YOUR INSTRUCTIONS >>
Give back every record exactly, with its pictures left out.

RECORD EXCERPTS >>

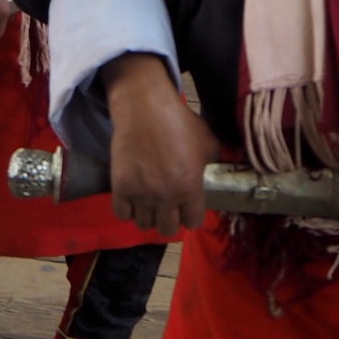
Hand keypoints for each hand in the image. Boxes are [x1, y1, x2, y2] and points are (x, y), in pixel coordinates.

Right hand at [102, 52, 219, 235]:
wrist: (145, 108)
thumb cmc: (180, 122)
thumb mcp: (208, 141)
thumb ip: (214, 163)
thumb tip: (218, 175)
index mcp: (190, 187)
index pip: (193, 223)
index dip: (191, 215)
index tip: (188, 206)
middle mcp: (165, 196)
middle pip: (167, 230)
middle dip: (171, 219)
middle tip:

SOLUTION >>
Hand keypoints for each hand in the image. Boxes are [x1, y1, x2, y2] and points are (x, y), in pixel coordinates.

Right hand at [102, 52, 219, 235]:
wrist: (145, 108)
thumb cmc: (180, 122)
thumb mcp: (208, 141)
thumb ip: (214, 163)
thumb tip: (218, 175)
index mcp: (190, 187)
index pip: (193, 223)
index dip: (191, 215)
index tip: (188, 206)
middle mcp: (165, 196)
middle pip: (167, 230)
middle dip: (171, 219)
middle tip:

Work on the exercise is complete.